**STUDY QUESTIONS**.
A. In the passage on employee benefits, condense the paragraph beginning "Benefits providers are now launching" into a short bulleted list that keeps its main facts.
B. Copy word for word everything in the passage on employee benefits from "The shift in" down to "all their benefits.".
C. In the passage on employee benefits, what may a single employee with no children focus on as a top priority?

------ TEXT UNDER STUDY ------

This movement towards improved financial wellness is taking place as employers offer more benefits on a contributory or voluntary basis. Long gone are the days when paternalistic employers paid for a generous menu of life, health, disability and pension benefits for each employee. Today, employees are left alone to determine their personal financial needs and then mix and match their benefit choices as best they can. Often, employees are overwhelmed and struggle to decide what makes sense for them; too often, they punt by making no decision at all.

The shift in benefits availability and cost is leading to a convergence as the common interests of employees and employers in financial security and workplace productivity align. There is an opportunity for everyone in the employee benefit space to provide better guidance tools and resources to assist employers and employees make better decisions holistically across all their benefits.

Benefits providers are now launching, revamping or redesigning tools to promote better decision-making and outcomes about employee benefits and financial security. Many tools address needs such as health care or insurance protection or retirement, and some address multiple needs. The best tools provide personalized guidance and recommendations on a comprehensive set of needs based on data about employees’ personal lives and finances, including their family situation, income, budget obligations, financial risks, and current insurance protection and retirement savings.

The output is a customized personal financial analysis that the employee can then use to prioritize his or her benefit needs and selections, and make prudent choices. Ultimately, helping employees make better overall financial decisions should reduce stress levels over financial problems. With at least one less thing to worry about, employees typically are better able to focus on work, boosting productivity.

From a financial planning perspective, the cornerstone to providing employees with effective guidance is the personalized analysis that speaks to their unique situation. For instance, an employee who is married with two children and a mortgage will have different priorities and needs than an employee who is single with no children and rents an apartment. The employee who is married may have a higher priority for life insurance and disability insurance to protect his or her family in case something unexpected happens. On the flip side, the employee who is single may focus on retirement as their top priority with insurance ranking lower in the benefit pecking order.

Whatever their needs, employees can make the best decisions for their individual situations if their employer’s benefits platform allows them to review and select from the widest possible menu of benefits such as medical coverage, defined contribution retirement plans, life and disability insurance, and other protection products such as accidental death and dismemberment, chronic illness and long-term care. That’s why the analysis tool must take into account the different benefits made available through different providers, as many employers rely on separate providers for health benefits, retirement savings and various insurance protection coverages.

------ DATA SHOWN ------

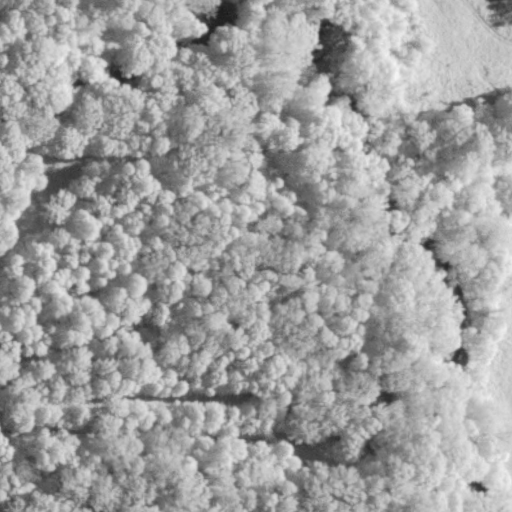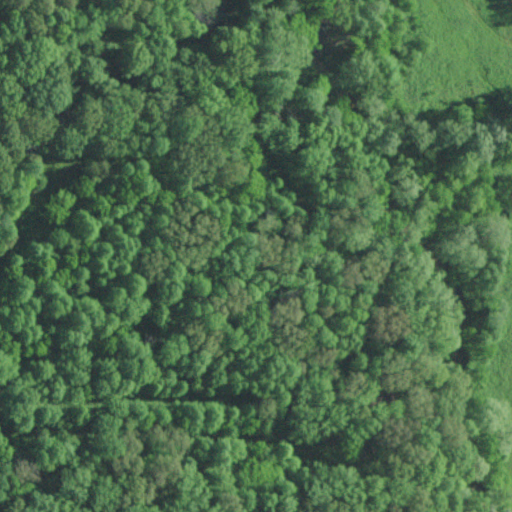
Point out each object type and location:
road: (155, 424)
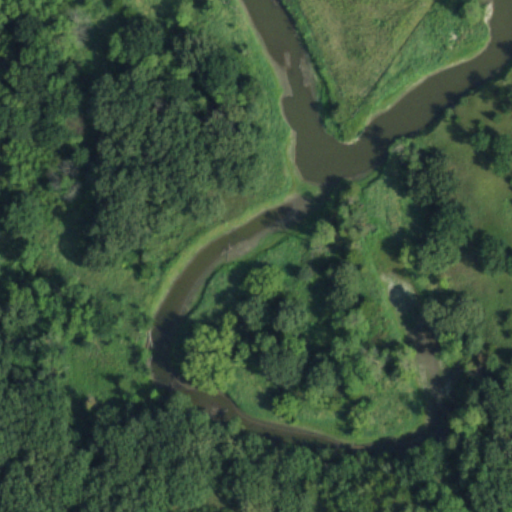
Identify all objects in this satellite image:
river: (352, 158)
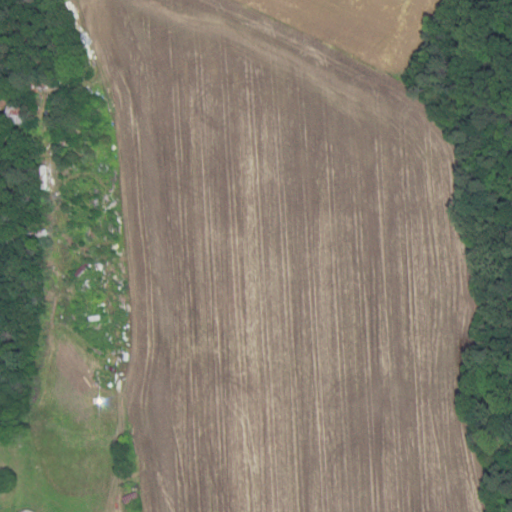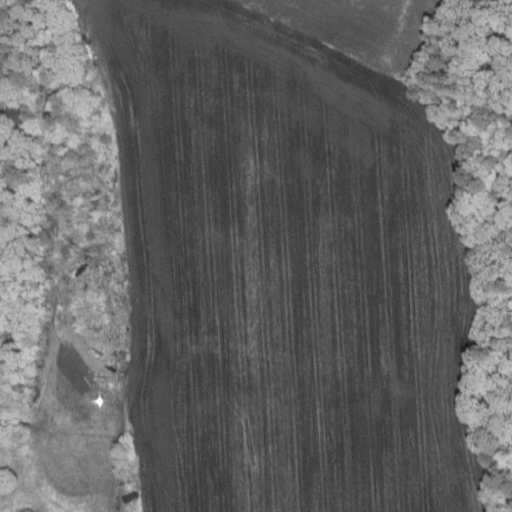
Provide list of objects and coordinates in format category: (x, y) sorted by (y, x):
building: (61, 83)
building: (66, 143)
building: (68, 143)
building: (44, 177)
building: (29, 237)
building: (30, 237)
crop: (293, 256)
crop: (293, 256)
building: (84, 270)
building: (132, 498)
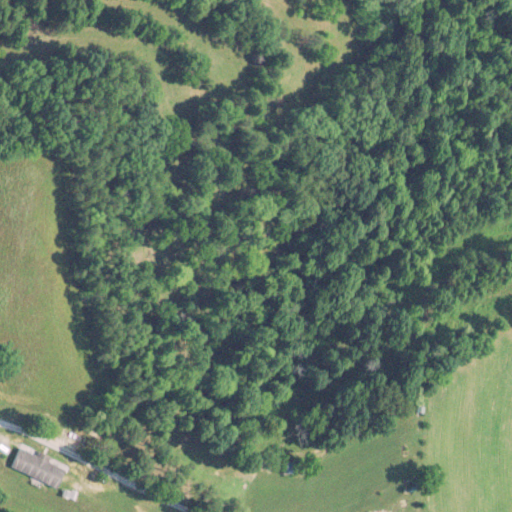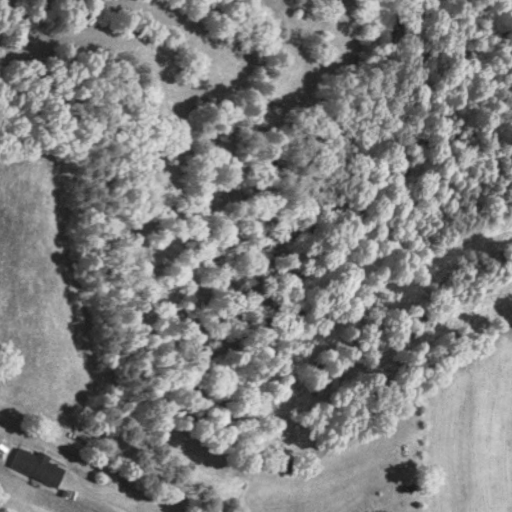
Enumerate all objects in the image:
road: (441, 457)
building: (34, 466)
building: (288, 467)
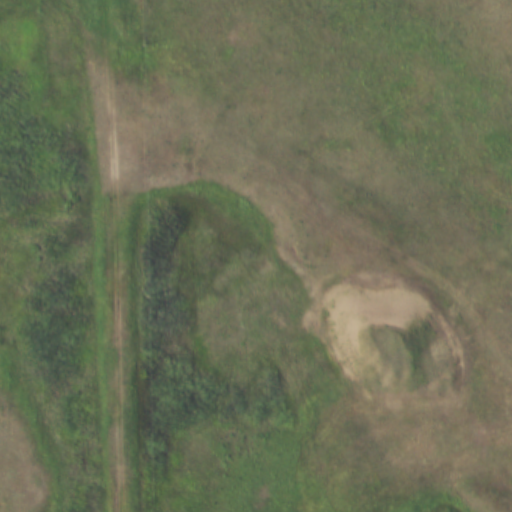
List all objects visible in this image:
road: (113, 256)
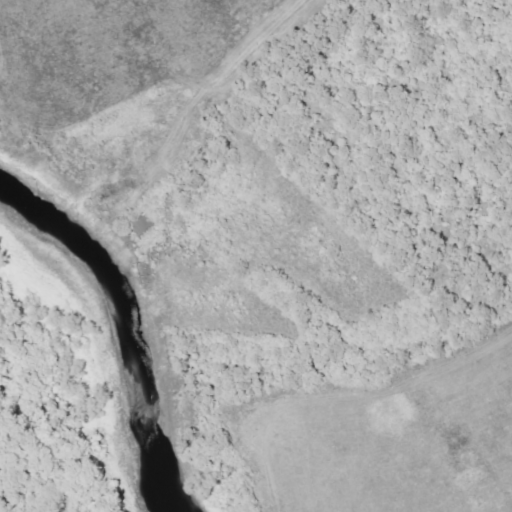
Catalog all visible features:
road: (232, 101)
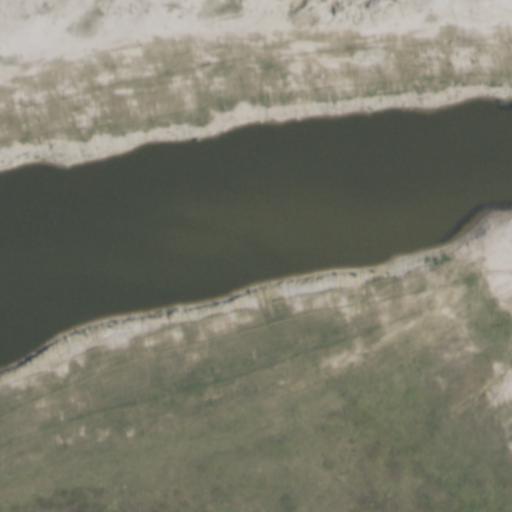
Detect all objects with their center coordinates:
quarry: (243, 163)
road: (253, 373)
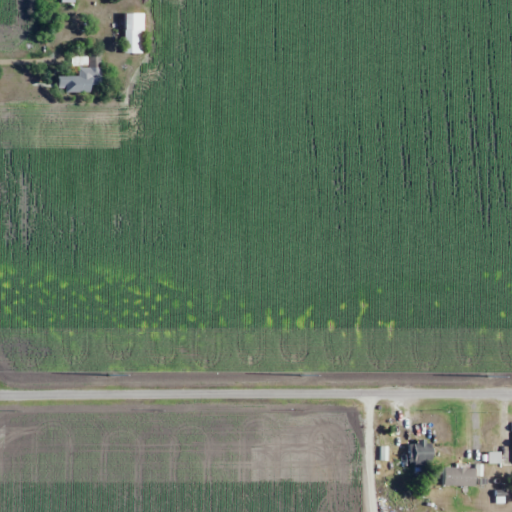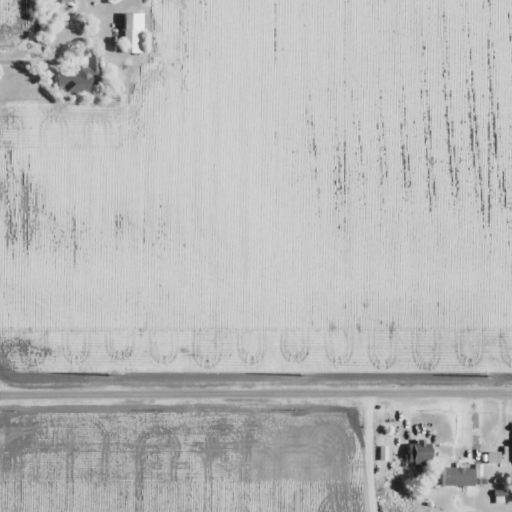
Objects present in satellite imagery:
building: (131, 32)
building: (127, 33)
building: (77, 73)
crop: (268, 200)
power tower: (111, 374)
power tower: (303, 374)
power tower: (488, 377)
road: (255, 395)
building: (511, 447)
road: (372, 453)
building: (415, 454)
building: (483, 457)
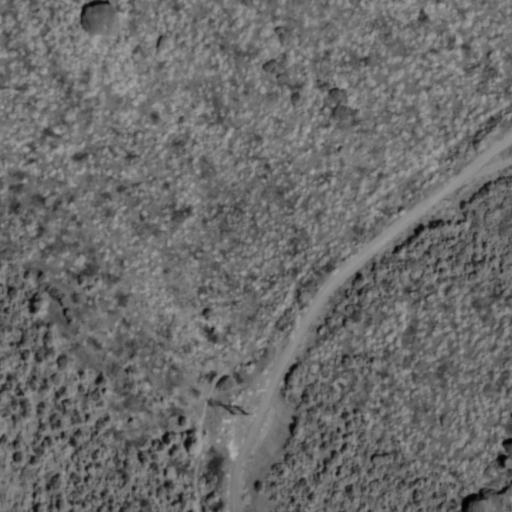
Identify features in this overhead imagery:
road: (301, 272)
road: (324, 291)
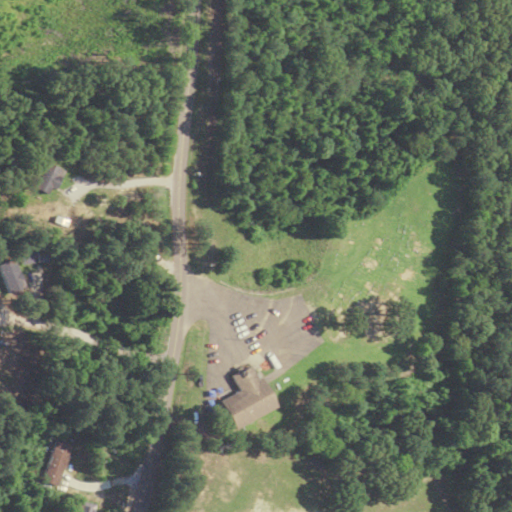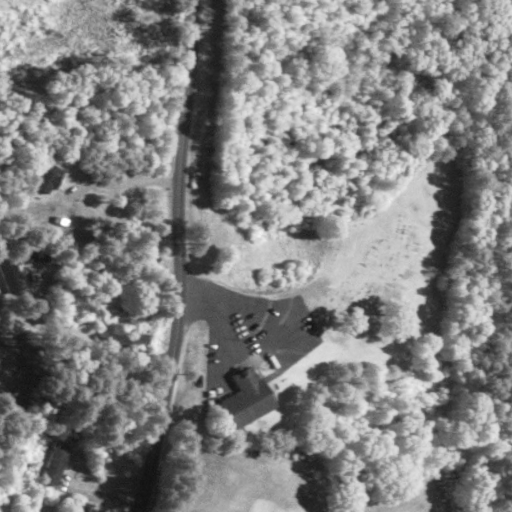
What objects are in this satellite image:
building: (49, 178)
building: (47, 181)
road: (119, 185)
road: (141, 238)
building: (32, 255)
building: (39, 255)
road: (179, 257)
building: (10, 279)
road: (225, 322)
road: (89, 330)
building: (248, 397)
building: (241, 402)
building: (62, 456)
building: (56, 462)
road: (113, 478)
building: (87, 506)
building: (83, 507)
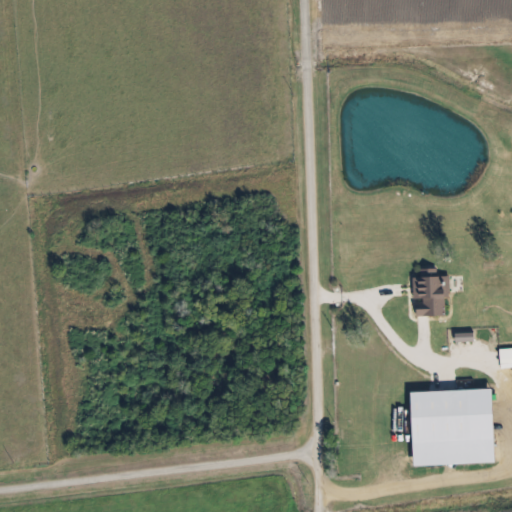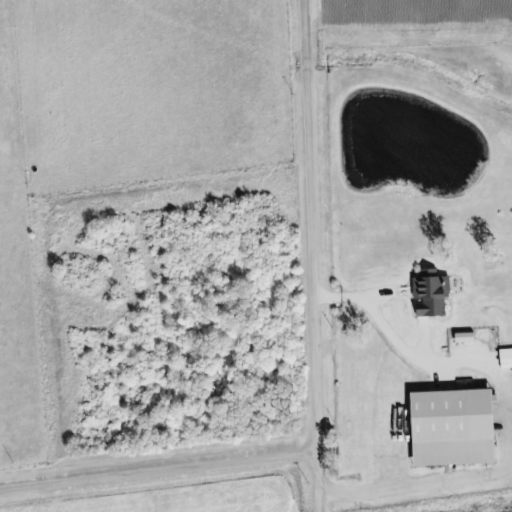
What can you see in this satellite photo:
road: (302, 222)
building: (433, 295)
building: (467, 338)
building: (507, 359)
building: (456, 429)
road: (155, 465)
road: (312, 478)
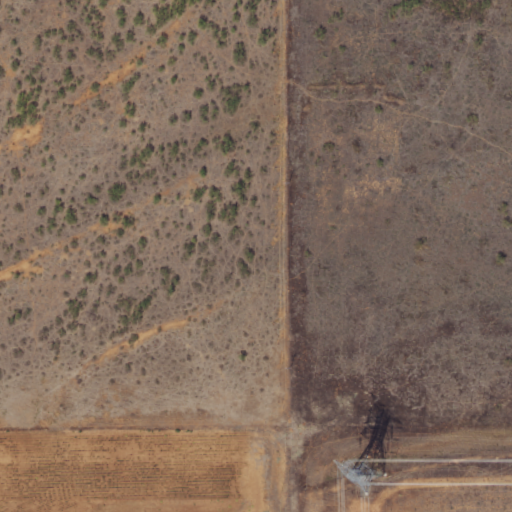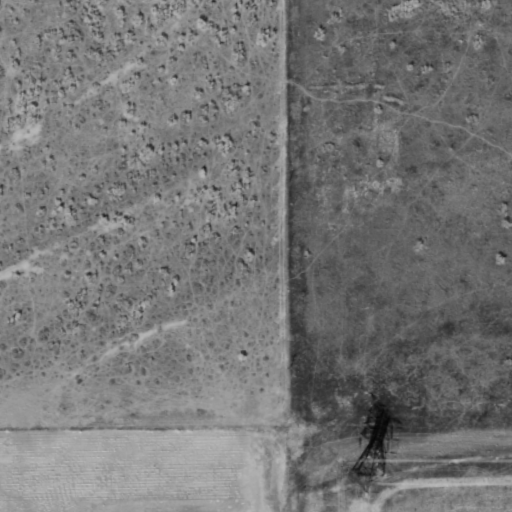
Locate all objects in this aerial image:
power tower: (362, 474)
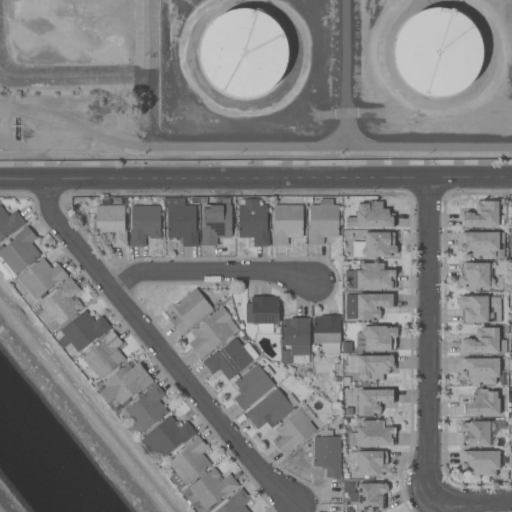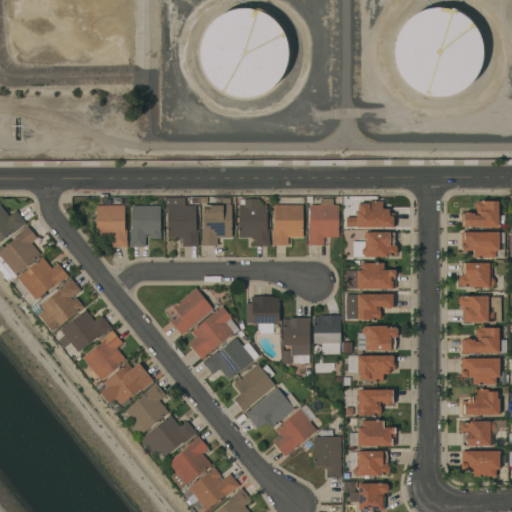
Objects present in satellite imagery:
building: (438, 51)
building: (243, 52)
storage tank: (244, 52)
building: (244, 52)
storage tank: (438, 52)
building: (438, 52)
road: (361, 138)
road: (255, 180)
building: (374, 215)
building: (481, 215)
building: (483, 215)
building: (370, 216)
building: (180, 221)
building: (252, 221)
building: (253, 221)
building: (322, 221)
building: (322, 221)
building: (9, 222)
building: (215, 222)
building: (216, 222)
building: (111, 223)
building: (286, 223)
building: (286, 223)
building: (111, 224)
building: (143, 224)
building: (144, 224)
building: (182, 224)
building: (481, 244)
building: (483, 244)
building: (374, 245)
building: (374, 245)
building: (18, 251)
building: (17, 254)
road: (211, 271)
building: (475, 275)
building: (475, 275)
building: (369, 277)
building: (370, 277)
building: (40, 278)
building: (41, 278)
building: (60, 305)
building: (372, 305)
building: (58, 306)
building: (366, 306)
building: (495, 307)
building: (474, 309)
building: (475, 309)
building: (188, 311)
building: (189, 311)
building: (262, 311)
building: (261, 312)
building: (82, 330)
building: (81, 331)
building: (211, 332)
building: (211, 332)
building: (326, 333)
building: (326, 333)
building: (376, 337)
building: (376, 338)
building: (294, 340)
road: (428, 340)
building: (295, 341)
building: (483, 342)
building: (484, 342)
road: (162, 346)
building: (103, 356)
building: (104, 356)
building: (230, 358)
building: (230, 359)
building: (509, 364)
building: (374, 366)
building: (373, 367)
building: (479, 370)
building: (480, 370)
building: (125, 383)
building: (124, 384)
building: (253, 385)
building: (251, 386)
building: (372, 400)
building: (373, 400)
building: (480, 403)
building: (481, 403)
building: (269, 408)
building: (146, 409)
building: (146, 409)
building: (269, 410)
building: (292, 432)
building: (292, 432)
building: (479, 432)
building: (476, 433)
building: (372, 434)
building: (375, 434)
building: (167, 436)
building: (166, 437)
building: (327, 452)
building: (327, 455)
building: (509, 458)
building: (510, 459)
building: (480, 462)
building: (480, 462)
building: (189, 463)
building: (371, 463)
building: (371, 464)
building: (209, 488)
building: (208, 489)
building: (366, 494)
building: (369, 496)
building: (235, 503)
road: (470, 503)
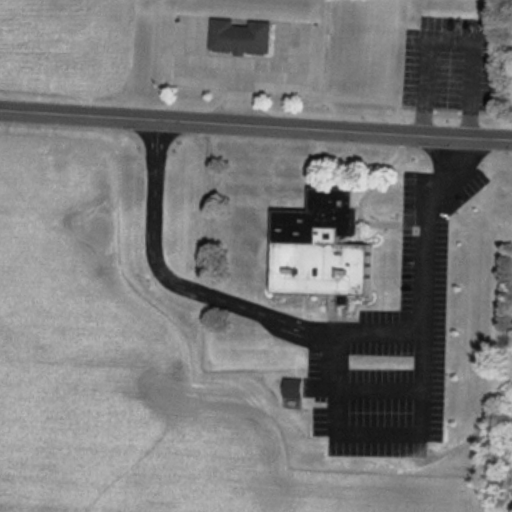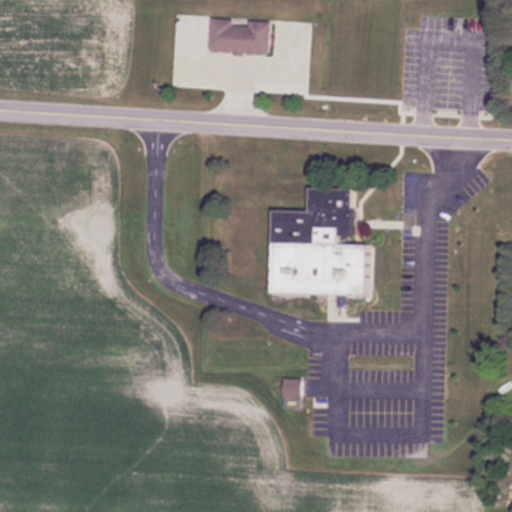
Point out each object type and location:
building: (240, 38)
road: (255, 124)
building: (319, 246)
road: (175, 276)
road: (421, 327)
road: (378, 328)
building: (292, 387)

------

**TASK-BY-TASK ANSWERS**.
A.
- Benefits providers are launching, revamping or redesigning tools to promote better decisions and outcomes about employee benefits and financial security.
- Many tools address one need, such as health care, insurance protection or retirement; some address several.
- The best tools give personalized guidance and recommendations across a comprehensive set of needs.
- That guidance draws on data about employees' family situation, income, budget obligations, financial risks, and current insurance protection and retirement savings.

B.
The shift in benefits availability and cost is leading to a convergence as the common interests of employees and employers in financial security and workplace productivity align. There is an opportunity for everyone in the employee benefit space to provide better guidance tools and resources to assist employers and employees make better decisions holistically across all their benefits.

C. Retirement.